Written task -> Word for word, the data below must be repeated in full; no picture is to be included.

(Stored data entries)
****

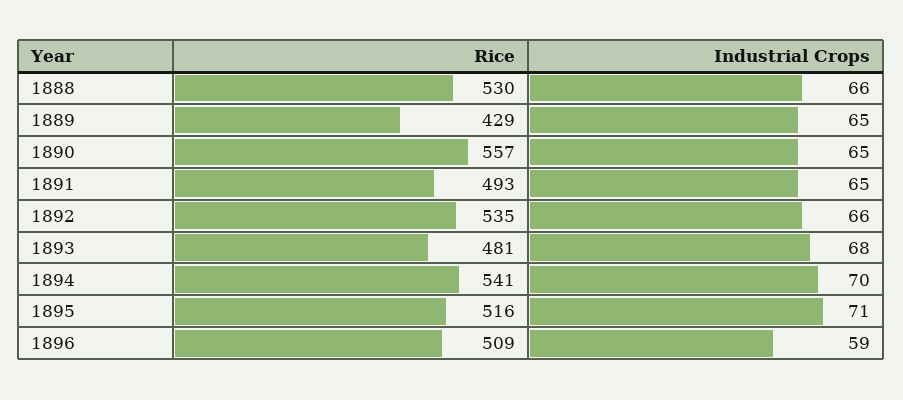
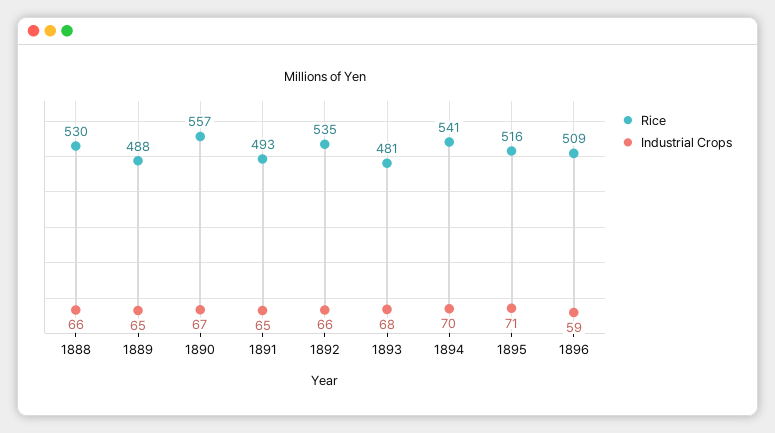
  {
    "Rice": {
      "1888": 530,
-     "1889": 429,
+     "1889": 488,
      "1890": 557,
      "1891": 493,
      "1892": 535,
      "1893": 481,
      "1894": 541,
      "1895": 516,
      "1896": 509
    },
    "Industrial Crops": {
      "1888": 66,
      "1889": 65,
-     "1890": 65,
+     "1890": 67,
      "1891": 65,
      "1892": 66,
      "1893": 68,
      "1894": 70,
      "1895": 71,
      "1896": 59
    }
  }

****

Result of this task ->
  {
    "Rice": {
      "1888": 530,
-     "1889": 429,
+     "1889": 488,
      "1890": 557,
      "1891": 493,
      "1892": 535,
      "1893": 481,
      "1894": 541,
      "1895": 516,
      "1896": 509
    },
    "Industrial Crops": {
      "1888": 66,
      "1889": 65,
-     "1890": 65,
+     "1890": 67,
      "1891": 65,
      "1892": 66,
      "1893": 68,
      "1894": 70,
      "1895": 71,
      "1896": 59
    }
  }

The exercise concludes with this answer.